===== INPUT RECORDS =====

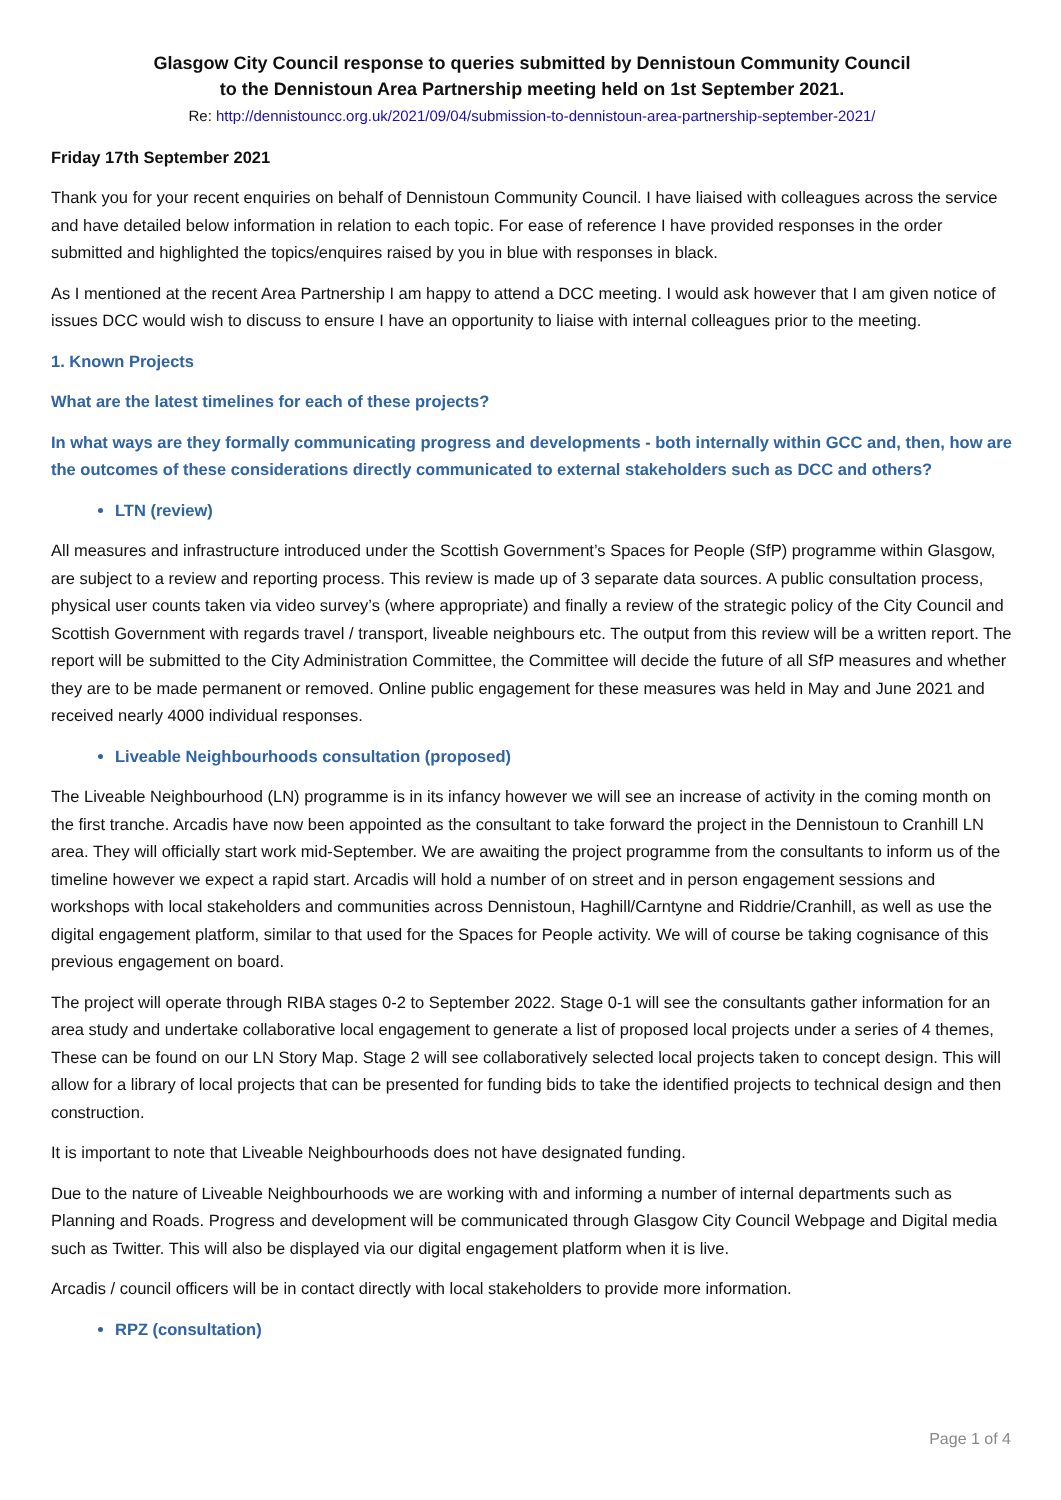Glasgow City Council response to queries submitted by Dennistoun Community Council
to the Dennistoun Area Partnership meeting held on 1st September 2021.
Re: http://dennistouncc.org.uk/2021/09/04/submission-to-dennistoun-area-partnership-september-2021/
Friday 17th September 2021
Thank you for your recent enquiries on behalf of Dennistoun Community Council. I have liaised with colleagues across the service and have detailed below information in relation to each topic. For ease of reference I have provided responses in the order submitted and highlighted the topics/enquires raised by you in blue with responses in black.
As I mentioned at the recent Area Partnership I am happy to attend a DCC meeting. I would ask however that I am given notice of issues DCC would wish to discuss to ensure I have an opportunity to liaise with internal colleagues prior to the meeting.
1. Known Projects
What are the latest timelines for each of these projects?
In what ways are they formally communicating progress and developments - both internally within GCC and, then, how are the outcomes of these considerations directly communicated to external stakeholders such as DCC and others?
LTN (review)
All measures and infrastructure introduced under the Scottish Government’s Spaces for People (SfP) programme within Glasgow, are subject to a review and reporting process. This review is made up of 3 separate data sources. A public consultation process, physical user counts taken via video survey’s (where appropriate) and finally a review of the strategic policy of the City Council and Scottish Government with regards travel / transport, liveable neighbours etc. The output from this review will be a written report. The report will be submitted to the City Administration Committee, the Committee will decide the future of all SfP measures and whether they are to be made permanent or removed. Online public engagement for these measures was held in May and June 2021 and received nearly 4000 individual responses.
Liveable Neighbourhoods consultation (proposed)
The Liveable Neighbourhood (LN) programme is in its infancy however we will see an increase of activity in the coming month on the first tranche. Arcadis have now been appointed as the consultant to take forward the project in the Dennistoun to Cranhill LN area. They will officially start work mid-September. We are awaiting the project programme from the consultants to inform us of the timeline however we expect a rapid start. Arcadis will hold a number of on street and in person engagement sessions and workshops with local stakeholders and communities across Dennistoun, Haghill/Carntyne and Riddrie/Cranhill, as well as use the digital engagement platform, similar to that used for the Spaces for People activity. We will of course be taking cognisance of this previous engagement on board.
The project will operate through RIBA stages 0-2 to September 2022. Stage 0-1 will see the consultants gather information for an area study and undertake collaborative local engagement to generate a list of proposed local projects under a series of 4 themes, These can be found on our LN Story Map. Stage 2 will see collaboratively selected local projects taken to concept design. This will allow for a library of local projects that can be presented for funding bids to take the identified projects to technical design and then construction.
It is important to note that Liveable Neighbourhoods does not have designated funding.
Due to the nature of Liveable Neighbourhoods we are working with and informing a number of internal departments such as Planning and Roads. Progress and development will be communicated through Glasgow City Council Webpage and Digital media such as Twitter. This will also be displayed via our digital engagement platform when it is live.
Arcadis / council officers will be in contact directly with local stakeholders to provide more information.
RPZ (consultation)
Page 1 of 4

=====

→ INSTRUCTIONS FOR THE TASK
Reproduce only the lines running from the beginning of the entries above to the line holding "LTN (review)", inclusive. Pictures stay out of the copy.

→ WRITTEN ANSWER
Glasgow City Council response to queries submitted by Dennistoun Community Council
to the Dennistoun Area Partnership meeting held on 1st September 2021.
Re: http://dennistouncc.org.uk/2021/09/04/submission-to-dennistoun-area-partnership-september-2021/
Friday 17th September 2021
Thank you for your recent enquiries on behalf of Dennistoun Community Council. I have liaised with colleagues across the service and have detailed below information in relation to each topic. For ease of reference I have provided responses in the order submitted and highlighted the topics/enquires raised by you in blue with responses in black.
As I mentioned at the recent Area Partnership I am happy to attend a DCC meeting. I would ask however that I am given notice of issues DCC would wish to discuss to ensure I have an opportunity to liaise with internal colleagues prior to the meeting.
1. Known Projects
What are the latest timelines for each of these projects?
In what ways are they formally communicating progress and developments - both internally within GCC and, then, how are the outcomes of these considerations directly communicated to external stakeholders such as DCC and others?
LTN (review)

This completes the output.